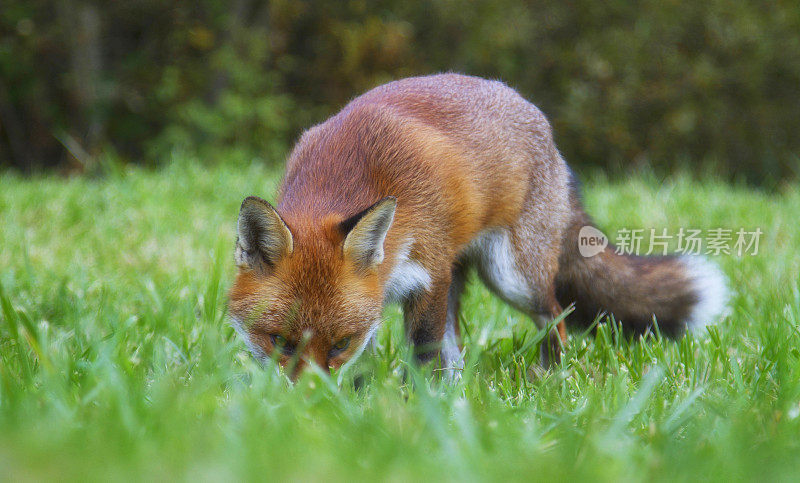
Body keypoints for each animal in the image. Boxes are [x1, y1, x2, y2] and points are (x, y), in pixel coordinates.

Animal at [227, 73, 732, 380]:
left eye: (339, 345)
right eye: (278, 341)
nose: (309, 404)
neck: (346, 175)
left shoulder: (426, 274)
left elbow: (423, 351)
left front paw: (415, 405)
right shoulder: (397, 294)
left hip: (512, 276)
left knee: (557, 317)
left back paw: (549, 379)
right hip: (465, 274)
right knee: (460, 346)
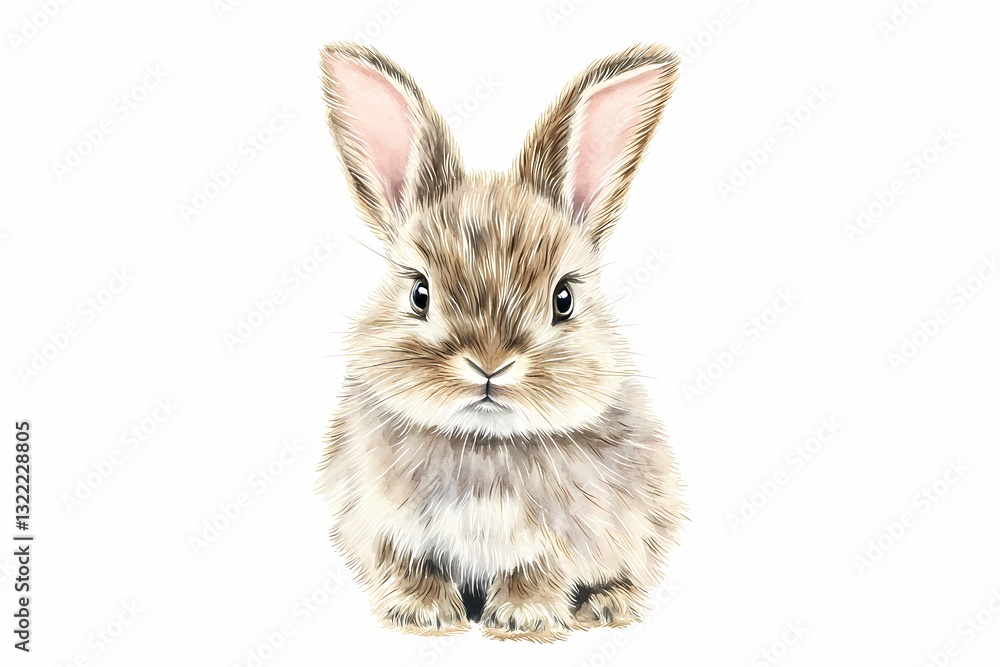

################

• Work order
Only the lines from the line with "left shoulder: (426, 274)" through the final line of the material belong in the answer, copied exactly and without pictures.

• Written answer
left shoulder: (426, 274)
left elbow: (423, 351)
left front paw: (415, 405)
right shoulder: (397, 294)
left hip: (512, 276)
left knee: (557, 317)
left back paw: (549, 379)
right hip: (465, 274)
right knee: (460, 346)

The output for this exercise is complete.